Der Montag gehört meiner Freundin. Aber die darauffolgenden Tage können wir gerne mal Abends durchstarten. Das Wetter soll ja dann auch wieder gut werden.


----------



## enasnI (7. Mai 2006)

Daniel? Wie sieht es denn aus? Ist Dein Rennrad nun fahrbereit?


----------



## daniel77 (9. Mai 2006)

So, Rennrad ist einsatzbereit; hab aber nun doch was neueres noch günstig geschossen  . Meld dich einfach...


----------



## MTB-News.de




----------



## enasnI (10. Mai 2006)

Ich fahre morgen eine Runde Rennrad. Ich fahre diese Runde aber mit jemandem, der einen leichten Herzfehler hat und deswegen eher langsam unterwegs ist. Vielleicht nicht ganz Deine Vorstellung von einer guten Tour. Freitag würde für mich aber in Frage kommen. Wenn Du da Zeit hast, können wir gerne eine Tour fahren.


----------



## daniel77 (12. Mai 2006)

enasnI schrieb:
			
		

> Ich fahre morgen eine Runde Rennrad. Ich fahre diese Runde aber mit jemandem, der einen leichten Herzfehler hat und deswegen eher langsam unterwegs ist. Vielleicht nicht ganz Deine Vorstellung von einer guten Tour. Freitag würde für mich aber in Frage kommen. Wenn Du da Zeit hast, können wir gerne eine Tour fahren.

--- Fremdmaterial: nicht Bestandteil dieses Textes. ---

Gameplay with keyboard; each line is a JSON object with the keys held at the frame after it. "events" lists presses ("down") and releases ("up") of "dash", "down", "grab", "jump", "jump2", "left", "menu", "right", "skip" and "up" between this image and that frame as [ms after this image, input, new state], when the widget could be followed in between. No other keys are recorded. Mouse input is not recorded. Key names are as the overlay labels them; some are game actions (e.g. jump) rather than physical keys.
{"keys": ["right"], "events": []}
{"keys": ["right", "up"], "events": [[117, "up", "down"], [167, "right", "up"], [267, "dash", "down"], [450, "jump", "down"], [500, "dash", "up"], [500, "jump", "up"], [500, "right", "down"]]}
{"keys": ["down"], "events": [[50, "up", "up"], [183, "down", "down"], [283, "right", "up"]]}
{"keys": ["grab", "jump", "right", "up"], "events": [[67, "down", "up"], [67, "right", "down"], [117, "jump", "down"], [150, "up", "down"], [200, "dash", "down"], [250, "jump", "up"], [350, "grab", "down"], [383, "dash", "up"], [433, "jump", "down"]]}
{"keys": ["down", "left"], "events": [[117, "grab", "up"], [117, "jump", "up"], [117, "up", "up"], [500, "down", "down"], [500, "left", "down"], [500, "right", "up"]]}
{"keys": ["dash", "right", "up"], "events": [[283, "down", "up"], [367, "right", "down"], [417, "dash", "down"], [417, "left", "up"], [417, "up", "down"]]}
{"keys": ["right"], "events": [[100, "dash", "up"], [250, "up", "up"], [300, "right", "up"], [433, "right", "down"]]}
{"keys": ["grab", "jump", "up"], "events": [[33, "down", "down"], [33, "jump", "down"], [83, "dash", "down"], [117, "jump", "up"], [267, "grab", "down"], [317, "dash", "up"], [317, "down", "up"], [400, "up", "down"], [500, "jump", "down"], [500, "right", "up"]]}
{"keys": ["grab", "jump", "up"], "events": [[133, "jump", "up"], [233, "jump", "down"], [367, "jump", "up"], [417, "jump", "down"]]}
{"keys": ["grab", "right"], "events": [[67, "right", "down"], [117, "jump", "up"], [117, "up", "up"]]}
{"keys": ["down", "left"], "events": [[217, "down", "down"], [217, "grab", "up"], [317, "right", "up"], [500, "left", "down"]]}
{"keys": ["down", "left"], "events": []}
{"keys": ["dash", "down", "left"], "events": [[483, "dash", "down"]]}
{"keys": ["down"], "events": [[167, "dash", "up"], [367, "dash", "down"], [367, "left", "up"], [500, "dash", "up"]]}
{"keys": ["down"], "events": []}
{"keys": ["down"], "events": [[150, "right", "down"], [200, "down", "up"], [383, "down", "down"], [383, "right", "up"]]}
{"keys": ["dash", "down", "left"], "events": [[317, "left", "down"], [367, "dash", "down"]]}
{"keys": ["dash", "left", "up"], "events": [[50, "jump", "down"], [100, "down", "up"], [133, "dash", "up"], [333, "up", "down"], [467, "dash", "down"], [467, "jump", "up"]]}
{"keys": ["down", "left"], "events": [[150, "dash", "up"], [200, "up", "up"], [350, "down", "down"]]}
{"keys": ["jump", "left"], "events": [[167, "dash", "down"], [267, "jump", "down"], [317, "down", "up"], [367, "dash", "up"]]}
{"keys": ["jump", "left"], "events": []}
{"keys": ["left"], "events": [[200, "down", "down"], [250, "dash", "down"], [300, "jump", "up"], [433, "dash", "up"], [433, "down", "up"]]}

Ich muss heute länger arbeiten, werde so ab 18.00Uhr fertig sein hätte aber eher Lust auf MTB; wie siehts am Samstag vormittag mit `ner Runde MTB aus? Fahre dann sowieso immer mit `nem Freund. Fährst Du den Marathon am 21.5.06 in Ronshausen mit?


----------



## enasnI (12. Mai 2006)

daniel77 schrieb:
			
		

> Ich muss heute länger arbeiten, werde so ab 18.00Uhr fertig sein hätte aber eher Lust auf MTB; wie siehts am Samstag vormittag mit `ner Runde MTB aus? Fahre dann sowieso immer mit `nem Freund. Fährst Du den Marathon am 21.5.06 in Ronshausen mit?



Mein MTB ist im Moment leider nicht so ganz fit für eine richtige Tour. Und am 21. habe ich noch meinen schweizer Austausschüler hier. Aber Rennrad würde jetzt die Woche sicherlich abends irgendwann mal gehen. Das MTB mache ich dann Anfang Juni wieder fit.


----------



## daniel77 (12. Mai 2006)

Wie siehts aus mit nächse Woche Montag, könnte so um sechs Uhr zuhause sein, dann können wir `ne Runde mit dem RR drehen.


----------



## enasnI (21. Mai 2006)

Mein Austauschschüler ist nun wieder weg. Kommende Woche können wir also mit Sicherheit mal abends eine Runde drehen.


----------



## quantec (28. Mai 2006)

Moin, 

wir (M34 / W28) kommen aus Hann. Münden, fahren Rennrad und etwas MTB und würden gerne mitbiken. Vielleicht ergibt sich ja mal etwas. Vom Schnitt her ist bei uns (wie so oft  ) der Herr schneller als die Dame, aber Spass macht es uns beiden trotzdem sehr gemeinsam zu fahren...



Gruss
Iris und Andy


----------



## mauntenbeiker (29. Mai 2006)

@quantec:

...vieleicht habt ihr ja lust hier mit zu biken:

http://www.mtb-news.de/forum/showthread.php?t=220313

in der umgebung von hann. münden soll es ja auch wunderschöne trails geben - da wäre ich einer führung nicht abgeneigt... 

(...und wenn du/ihr dann auch noch quantec fährst/fahrt, wie der name vermuten läßt ist`s doch schon mal passend...)


----------



## -m0nk- (13. August 2013)

mach ich auch mit.

Grüße


----------



## MoSonGoKu (14. August 2013)

Hallo

Ich habe ein 29er Hardtail seit 4 Tagen. Ich kann beruflich fast nur in der Woche und dann morgens. Deswegen werde ich fast immer alleine fahren.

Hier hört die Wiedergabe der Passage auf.